→ AVAILABLE RECORDS
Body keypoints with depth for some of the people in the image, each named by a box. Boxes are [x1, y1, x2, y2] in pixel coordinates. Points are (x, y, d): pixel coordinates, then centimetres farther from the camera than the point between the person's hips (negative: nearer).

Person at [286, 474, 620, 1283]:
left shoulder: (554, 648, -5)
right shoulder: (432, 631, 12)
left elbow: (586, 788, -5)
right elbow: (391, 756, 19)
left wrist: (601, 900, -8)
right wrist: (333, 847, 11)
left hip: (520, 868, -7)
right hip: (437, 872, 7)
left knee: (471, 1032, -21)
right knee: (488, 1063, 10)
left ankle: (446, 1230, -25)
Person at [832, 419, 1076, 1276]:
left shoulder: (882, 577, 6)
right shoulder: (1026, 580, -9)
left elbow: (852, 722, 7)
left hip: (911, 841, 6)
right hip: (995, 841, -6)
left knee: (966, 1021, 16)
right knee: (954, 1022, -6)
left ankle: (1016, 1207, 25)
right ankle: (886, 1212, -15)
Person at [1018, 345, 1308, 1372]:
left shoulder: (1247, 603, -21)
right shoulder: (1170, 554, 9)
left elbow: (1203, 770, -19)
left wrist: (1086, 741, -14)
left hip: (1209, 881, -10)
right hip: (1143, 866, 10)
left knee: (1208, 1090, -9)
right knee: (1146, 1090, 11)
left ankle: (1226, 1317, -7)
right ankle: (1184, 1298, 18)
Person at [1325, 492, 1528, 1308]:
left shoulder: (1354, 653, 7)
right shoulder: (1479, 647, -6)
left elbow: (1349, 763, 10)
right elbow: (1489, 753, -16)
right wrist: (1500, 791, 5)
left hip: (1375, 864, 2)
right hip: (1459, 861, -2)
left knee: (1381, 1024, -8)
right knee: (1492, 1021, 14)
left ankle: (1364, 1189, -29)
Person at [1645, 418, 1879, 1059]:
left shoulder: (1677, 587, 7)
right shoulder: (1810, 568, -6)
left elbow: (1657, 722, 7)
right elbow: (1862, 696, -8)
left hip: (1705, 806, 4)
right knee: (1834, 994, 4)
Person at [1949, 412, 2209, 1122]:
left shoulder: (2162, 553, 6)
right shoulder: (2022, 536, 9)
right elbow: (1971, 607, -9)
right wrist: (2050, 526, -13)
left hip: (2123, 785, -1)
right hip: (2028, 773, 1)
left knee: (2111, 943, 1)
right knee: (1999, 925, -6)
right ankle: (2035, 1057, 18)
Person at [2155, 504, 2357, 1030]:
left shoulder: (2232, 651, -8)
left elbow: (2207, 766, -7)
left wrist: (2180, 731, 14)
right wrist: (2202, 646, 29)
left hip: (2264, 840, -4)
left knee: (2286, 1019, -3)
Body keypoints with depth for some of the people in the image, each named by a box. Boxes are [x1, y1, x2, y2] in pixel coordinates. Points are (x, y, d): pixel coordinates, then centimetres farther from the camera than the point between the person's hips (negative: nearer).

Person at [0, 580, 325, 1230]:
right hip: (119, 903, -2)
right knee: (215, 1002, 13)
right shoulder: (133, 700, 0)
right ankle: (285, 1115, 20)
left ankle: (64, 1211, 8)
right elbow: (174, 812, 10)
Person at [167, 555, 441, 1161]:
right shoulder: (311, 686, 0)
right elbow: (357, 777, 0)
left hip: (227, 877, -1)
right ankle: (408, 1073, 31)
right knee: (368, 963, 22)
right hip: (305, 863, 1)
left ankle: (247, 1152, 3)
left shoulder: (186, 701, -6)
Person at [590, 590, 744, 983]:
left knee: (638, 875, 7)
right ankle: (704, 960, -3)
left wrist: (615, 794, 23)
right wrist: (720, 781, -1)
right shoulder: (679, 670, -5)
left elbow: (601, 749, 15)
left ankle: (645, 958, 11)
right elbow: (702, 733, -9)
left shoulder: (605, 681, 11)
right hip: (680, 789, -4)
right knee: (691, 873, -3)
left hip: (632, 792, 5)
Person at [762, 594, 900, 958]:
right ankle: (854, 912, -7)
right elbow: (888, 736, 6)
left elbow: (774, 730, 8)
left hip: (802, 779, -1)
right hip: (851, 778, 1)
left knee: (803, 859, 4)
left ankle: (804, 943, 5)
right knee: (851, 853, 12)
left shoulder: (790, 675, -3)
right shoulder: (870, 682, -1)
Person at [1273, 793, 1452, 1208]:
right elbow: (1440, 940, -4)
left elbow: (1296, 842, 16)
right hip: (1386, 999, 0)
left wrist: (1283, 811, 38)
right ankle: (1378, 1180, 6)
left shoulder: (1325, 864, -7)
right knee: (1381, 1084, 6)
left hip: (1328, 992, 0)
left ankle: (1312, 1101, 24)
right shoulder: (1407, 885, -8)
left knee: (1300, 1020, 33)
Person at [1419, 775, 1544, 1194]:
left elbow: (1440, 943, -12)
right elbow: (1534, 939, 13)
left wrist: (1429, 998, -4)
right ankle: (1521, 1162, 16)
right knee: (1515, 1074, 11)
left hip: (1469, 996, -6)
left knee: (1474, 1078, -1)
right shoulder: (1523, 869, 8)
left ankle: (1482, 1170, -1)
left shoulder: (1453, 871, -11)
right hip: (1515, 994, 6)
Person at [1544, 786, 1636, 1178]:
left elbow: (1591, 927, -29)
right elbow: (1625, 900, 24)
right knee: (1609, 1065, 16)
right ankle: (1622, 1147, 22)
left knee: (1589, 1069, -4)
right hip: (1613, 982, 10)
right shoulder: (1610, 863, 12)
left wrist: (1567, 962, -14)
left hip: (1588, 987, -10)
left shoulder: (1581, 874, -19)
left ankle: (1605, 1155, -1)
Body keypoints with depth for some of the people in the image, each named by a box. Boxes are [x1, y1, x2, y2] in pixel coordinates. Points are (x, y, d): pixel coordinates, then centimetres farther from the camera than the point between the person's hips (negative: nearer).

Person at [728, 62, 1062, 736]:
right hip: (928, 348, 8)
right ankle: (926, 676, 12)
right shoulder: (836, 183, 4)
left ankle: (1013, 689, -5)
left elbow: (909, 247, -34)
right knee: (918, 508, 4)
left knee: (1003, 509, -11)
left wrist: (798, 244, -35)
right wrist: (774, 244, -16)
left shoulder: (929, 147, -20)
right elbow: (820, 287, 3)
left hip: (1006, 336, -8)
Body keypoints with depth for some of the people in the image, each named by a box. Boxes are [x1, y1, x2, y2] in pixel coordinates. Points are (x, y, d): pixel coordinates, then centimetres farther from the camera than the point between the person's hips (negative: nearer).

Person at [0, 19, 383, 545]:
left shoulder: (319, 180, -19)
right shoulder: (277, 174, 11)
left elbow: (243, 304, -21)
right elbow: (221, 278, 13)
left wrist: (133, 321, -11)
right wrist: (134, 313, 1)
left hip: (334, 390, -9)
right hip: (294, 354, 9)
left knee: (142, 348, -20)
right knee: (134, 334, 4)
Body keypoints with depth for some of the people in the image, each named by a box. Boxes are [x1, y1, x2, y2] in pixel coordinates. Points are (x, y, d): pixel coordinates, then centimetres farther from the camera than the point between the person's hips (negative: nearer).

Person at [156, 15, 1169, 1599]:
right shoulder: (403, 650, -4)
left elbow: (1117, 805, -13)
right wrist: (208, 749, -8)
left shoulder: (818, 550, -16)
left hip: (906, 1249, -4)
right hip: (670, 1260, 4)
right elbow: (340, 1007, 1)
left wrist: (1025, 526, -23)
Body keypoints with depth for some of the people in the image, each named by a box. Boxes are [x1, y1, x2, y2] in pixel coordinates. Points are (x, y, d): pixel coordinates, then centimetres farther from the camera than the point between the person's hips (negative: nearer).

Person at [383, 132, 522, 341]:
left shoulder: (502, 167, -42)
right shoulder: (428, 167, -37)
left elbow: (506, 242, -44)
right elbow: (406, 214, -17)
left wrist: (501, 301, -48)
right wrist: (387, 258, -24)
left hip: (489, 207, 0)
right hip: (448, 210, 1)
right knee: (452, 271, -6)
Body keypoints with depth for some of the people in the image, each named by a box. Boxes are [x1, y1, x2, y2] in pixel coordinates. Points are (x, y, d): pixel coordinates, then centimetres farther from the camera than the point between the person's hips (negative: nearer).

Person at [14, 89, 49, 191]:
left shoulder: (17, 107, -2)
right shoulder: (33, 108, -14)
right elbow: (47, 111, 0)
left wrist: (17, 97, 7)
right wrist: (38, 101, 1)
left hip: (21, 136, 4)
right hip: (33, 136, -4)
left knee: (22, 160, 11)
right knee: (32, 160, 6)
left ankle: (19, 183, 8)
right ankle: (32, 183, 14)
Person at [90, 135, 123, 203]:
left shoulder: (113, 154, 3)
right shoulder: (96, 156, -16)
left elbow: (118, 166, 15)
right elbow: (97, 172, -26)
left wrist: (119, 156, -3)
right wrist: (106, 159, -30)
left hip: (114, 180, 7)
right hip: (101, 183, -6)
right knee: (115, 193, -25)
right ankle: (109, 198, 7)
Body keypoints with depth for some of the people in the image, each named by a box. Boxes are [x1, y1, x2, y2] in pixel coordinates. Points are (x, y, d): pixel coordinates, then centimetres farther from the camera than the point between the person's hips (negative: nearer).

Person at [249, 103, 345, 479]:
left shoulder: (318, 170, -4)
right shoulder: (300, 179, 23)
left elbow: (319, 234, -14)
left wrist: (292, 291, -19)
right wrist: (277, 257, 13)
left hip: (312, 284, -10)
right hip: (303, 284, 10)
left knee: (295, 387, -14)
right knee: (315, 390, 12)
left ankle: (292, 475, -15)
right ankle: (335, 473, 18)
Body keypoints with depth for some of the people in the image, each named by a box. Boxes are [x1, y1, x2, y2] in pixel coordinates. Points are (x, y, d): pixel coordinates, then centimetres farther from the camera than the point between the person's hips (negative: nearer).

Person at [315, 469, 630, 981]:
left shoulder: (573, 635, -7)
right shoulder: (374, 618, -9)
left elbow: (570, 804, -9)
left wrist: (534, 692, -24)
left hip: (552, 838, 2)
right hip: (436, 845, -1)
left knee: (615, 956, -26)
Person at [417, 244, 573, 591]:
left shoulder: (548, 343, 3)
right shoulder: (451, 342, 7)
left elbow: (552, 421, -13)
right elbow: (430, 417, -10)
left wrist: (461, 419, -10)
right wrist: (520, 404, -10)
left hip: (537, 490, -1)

→ PROBLEM REQUIREMENTS
Copy out the stretch from the line containing "left hip: (802, 779, -1)" through the line containing "left hip: (1588, 987, -10)", with every line included and the person box lines left unchanged. Increase each of the three values in every keypoint triple (x, y and depth) by 146.

→ WRITTEN REPLY
left hip: (948, 925, 145)
right hip: (997, 924, 147)
left knee: (949, 1005, 150)
left ankle: (950, 1089, 151)
right knee: (997, 999, 158)
left shoulder: (936, 821, 143)
right shoulder: (1016, 828, 145)
Person at [1273, 793, 1452, 1208]:
right elbow: (1586, 1086, 142)
left elbow: (1442, 988, 162)
right hip: (1532, 1145, 146)
left wrist: (1429, 957, 184)
right ankle: (1524, 1326, 152)
left shoulder: (1471, 1010, 139)
right knee: (1527, 1230, 152)
left hip: (1474, 1138, 146)
left ankle: (1458, 1247, 170)
right shoulder: (1553, 1031, 138)
left knee: (1446, 1166, 179)
Person at [1419, 775, 1544, 1194]:
left elbow: (1586, 1089, 134)
right elbow: (1680, 1085, 159)
left wrist: (1575, 1144, 142)
right ankle: (1667, 1308, 162)
right knee: (1661, 1220, 157)
left hip: (1615, 1142, 140)
left knee: (1620, 1224, 145)
right shoulder: (1669, 1015, 154)
left ankle: (1628, 1316, 145)
left shoulder: (1599, 1017, 135)
right hip: (1661, 1140, 152)
Person at [1544, 786, 1636, 1178]:
left elbow: (1737, 1073, 117)
right elbow: (1771, 1046, 170)
right knee: (1755, 1211, 162)
right ankle: (1768, 1293, 168)
left knee: (1735, 1215, 142)
right hip: (1759, 1128, 156)
right shoulder: (1756, 1009, 158)
left wrist: (1713, 1108, 132)
left hip: (1734, 1133, 136)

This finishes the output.